I had/have a boulevard and I had all the same problems as you except the third one. In addition to that, my DS cried almost anytime he was in it and not asleep. I didn't think that had a lot to do with the seat, I thought he just didn't like car rides in general. (I was wrong.)
Anyway, I ended up buying a Radian 80SL for the higher rear facing limit and so that I wouldn't have to do anymore seat juggling between mine and my sister's car when she babysits. Suddenly DS is totally content in the car and we're both so much happier.

Radian FTW.


----------



## BetsyS (Nov 8, 2004)

I have two marathons, and on one of them, the straps twist, and on the other, they don't. Similar seats (different prints), but I don't even pretend to understand.

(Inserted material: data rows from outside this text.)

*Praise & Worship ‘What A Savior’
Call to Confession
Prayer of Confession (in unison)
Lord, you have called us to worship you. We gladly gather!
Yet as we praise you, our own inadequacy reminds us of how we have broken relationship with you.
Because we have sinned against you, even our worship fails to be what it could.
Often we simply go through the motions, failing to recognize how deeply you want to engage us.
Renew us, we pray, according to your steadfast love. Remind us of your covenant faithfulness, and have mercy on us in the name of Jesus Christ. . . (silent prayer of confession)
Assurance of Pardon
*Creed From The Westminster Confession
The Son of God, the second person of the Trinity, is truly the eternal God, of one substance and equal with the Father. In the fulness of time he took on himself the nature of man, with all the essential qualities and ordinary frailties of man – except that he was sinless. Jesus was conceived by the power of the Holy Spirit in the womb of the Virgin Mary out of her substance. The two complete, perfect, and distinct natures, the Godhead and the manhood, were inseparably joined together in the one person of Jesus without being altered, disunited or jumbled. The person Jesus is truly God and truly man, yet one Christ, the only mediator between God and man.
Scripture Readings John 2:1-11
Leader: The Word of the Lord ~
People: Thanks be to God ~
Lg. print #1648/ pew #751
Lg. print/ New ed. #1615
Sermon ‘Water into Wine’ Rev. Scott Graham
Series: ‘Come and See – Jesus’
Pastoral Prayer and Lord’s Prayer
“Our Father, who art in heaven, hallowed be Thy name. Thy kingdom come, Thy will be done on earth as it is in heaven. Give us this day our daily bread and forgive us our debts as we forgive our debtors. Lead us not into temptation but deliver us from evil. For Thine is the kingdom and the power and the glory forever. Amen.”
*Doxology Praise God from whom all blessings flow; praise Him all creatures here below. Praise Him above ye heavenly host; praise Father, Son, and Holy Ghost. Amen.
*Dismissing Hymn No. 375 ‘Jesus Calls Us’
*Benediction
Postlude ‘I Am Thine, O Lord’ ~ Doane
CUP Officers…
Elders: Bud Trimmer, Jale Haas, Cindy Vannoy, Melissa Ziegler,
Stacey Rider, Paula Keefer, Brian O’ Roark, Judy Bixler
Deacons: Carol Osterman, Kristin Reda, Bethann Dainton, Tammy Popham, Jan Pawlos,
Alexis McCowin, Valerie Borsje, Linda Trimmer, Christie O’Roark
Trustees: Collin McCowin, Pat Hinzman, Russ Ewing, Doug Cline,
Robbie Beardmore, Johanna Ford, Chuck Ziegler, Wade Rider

I think straps twisting are part of the mystery of carseats.


----------



## Kiddoson (Nov 19, 2001)

would second installing it in the middle. that would solve a few of your problems.
Kim


----------



## bobandjess99 (Aug 1, 2005)

Quote:


Originally Posted by *Aliyahsmommy* 
I. It certainly is not as easy to buckle and unbuckle as the cheap $40 one my sister has in her car...but it is by far safer









Okay, OP, it sounds like you have gotten some great ideas. The only additional idea i have for you is to have the adult who is not driving sit BEHIND the driver, instead of in the front passenger seat. It's safer, and more comfortable.

but, i wanted to touch on this statement by another poster.

There is NO evidence, none whatsoever, that a "cheap $40 seat" is any less safe than a $300 britax boulevard. NONE. What matters in terms of safety are that the seat is installed correctly in the vehicle, the child is strapped appropriately in to the seat, and the seat is appropriate for the child, with rearfacing until age 4 being by far the safest choice, period, you can make.

There are way too many variables to know which seat is "safer". ALL seats sold pass federal regulations. We do have some access to crash testing, and the result of same. We do not know whether or not that crash testing correlates to real world crash safety or not. (Coincidentally, the britax seats were some of the WORST performers in the testing, and if I were using crash test data to choose a seat, I'd pick a $40 seat over a britax, since the $40 seat performed better!!!)


----------



## chickabiddy (Jan 30, 2004)

Yes.

The "cheap $40 seat" passed. The Britax Boulevard passed. Because the crash test data is just a few snapshots of how seats perform under certain conditions, we can't draw conclusions about which seats are safest in the real world -- but there is also no way, no how, no chance of concluding that the Boulevard beats the "cheap $40 seat".


----------